Put those in a text editor, and save it. Mine is saved as "KP_out2_formlines_dotknolls_dxfs.crt" because it serves to remind me of the three files I need to import (see below).
For KP runs with a single lidar input file, import three files: out2.dxf, formlines.dxf, and dotknolls.dxf. If you chose 2.5m contours with no formlines, there will be no formlines file. When you do this import, the 0.0 values will leave unconverted objects. Select All symbols and Hide them all. This leaves the unconverted objects. Zoom out, select them all with a mouse drag, and hit delete. Then select all symbols again and set them to Normal.
In OCAD 11, I can do one import operation where I select all three files, then in a dialog box select the CRT, then hit Ok to import all three files at once.

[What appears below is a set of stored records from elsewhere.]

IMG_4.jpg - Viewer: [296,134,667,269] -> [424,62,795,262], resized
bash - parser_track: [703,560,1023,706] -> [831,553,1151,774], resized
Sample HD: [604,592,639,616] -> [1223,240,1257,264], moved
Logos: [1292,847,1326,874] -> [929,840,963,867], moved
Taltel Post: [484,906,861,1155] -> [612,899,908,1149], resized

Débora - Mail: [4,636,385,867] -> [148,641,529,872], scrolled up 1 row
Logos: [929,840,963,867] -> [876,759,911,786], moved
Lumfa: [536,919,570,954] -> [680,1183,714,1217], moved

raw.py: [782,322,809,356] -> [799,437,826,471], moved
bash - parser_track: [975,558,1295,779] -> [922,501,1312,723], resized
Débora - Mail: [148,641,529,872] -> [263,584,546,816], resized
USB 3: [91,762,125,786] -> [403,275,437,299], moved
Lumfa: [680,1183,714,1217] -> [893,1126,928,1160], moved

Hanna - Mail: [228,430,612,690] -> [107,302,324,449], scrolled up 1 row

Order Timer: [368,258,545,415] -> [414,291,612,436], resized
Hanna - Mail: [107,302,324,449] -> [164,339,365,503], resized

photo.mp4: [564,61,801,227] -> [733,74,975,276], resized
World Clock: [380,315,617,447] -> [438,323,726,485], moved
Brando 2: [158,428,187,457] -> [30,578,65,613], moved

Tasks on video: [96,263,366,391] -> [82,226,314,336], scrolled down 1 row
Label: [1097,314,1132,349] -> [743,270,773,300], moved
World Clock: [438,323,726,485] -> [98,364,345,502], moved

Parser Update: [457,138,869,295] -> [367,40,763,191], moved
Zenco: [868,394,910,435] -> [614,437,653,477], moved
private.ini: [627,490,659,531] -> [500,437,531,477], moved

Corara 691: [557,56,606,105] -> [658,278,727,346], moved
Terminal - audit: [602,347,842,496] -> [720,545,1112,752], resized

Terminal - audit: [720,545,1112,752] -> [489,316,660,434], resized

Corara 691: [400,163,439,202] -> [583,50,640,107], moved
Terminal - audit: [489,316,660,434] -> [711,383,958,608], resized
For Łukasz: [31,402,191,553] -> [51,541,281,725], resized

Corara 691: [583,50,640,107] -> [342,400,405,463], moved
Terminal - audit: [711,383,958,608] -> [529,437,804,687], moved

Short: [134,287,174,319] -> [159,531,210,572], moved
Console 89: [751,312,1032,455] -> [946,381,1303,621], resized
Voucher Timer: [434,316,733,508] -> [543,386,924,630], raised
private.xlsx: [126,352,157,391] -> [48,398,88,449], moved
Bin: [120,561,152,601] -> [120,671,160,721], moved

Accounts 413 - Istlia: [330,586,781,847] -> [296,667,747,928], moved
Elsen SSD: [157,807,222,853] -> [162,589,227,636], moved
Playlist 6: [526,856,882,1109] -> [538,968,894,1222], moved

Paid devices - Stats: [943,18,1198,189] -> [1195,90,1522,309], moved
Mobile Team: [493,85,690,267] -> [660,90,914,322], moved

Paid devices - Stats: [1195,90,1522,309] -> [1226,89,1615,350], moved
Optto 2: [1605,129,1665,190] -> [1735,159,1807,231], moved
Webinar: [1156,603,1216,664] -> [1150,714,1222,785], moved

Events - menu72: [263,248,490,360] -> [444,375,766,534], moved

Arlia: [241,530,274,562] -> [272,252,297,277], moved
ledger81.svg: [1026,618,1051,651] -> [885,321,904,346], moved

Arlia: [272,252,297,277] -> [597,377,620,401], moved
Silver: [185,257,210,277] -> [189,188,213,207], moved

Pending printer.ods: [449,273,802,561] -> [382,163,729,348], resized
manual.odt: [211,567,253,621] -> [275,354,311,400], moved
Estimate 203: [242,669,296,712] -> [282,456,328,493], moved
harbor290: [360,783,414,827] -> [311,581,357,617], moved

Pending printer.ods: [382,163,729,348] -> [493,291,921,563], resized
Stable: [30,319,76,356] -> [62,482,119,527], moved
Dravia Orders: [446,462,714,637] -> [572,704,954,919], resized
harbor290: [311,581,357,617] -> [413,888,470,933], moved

If you've run a KP tiled batch job and run the appropriate merge commands, you will end up with merged_contours.dxf, formlines.dxf, and merged_dotknolls.dxf. Import those 3 files (2 if no formlines), and again, use the CRT, and do the hiding thing to delete any unconverted objects.
Make sure you first set the map to real world coordinates and the appropriate UTM zone (if your lidar data was in UTM). Be sure to get the northern hemisphere or southern hemisphere correct.
A few caveats.
The dotknolls file imported with this CRT results in brown and black dots. The black dots are "ugly knolls", which means the contour probably needs to be cut. It also results in brown and blue U-depressions. Again, the blue ones are ugly and might need contour line cuts. However---sometimes the knoll and depression data isn't worth importing. I prefer to let the mapper check them out and either use them or delete them for "basemap purposes" as they see fit.
This CRT imports depressions as magenta lines. You can't import slope tags, so you must first draw slope tags on the magenta contours, then convert the dashed ones to formlines, the thick ones to index contours, and the thin solid ones to regular contours. I'm not 100% sure of the algorithm which picks the depression contours. I think KP usually finds the "bottom-most" contour, but not multiple depression contours inside one another, so pay attention to that.
If you are not using this as a basemap, but instead are trying for an automated O-map, consider changing the ugly dotknolls and depressions to match the normal, (non-ugly) numbers, so they all end up brown. There's an extra step (contour cutting) for the ugly ones, so I prefer to keep them black and blue for the mapper.
I used the ISOM 2000 symbol set *only*, so if you're having any trouble, create a new ISOM 2000 map, set real world coordinates, and do the import. If it's for a sprint map, I then convert the scale. Then open your new ISOM or ISSOM map (with the correct symbols for your desired map specification), and import the ISOM 2000 map. Play with the (three?) "import symbol" settings until it works. Alternately, you can look at the symbol numbers in my CRT list, and update it with the correct new symbol numbers for the new symbol sets.
The CRT file should work in OOMapper, but I haven't tried it. It relies on the symbol numbers matching, obviously.
What dxf file contains cliffs? Here in Cincinnati, they're not very useful because we have so few, but I'll import some and see if they're useful. (I normally give people the merged_depr.png or pullauta_depr.png so they have the cliffs and can draw them if they like. But I can see that vector format might be helpful.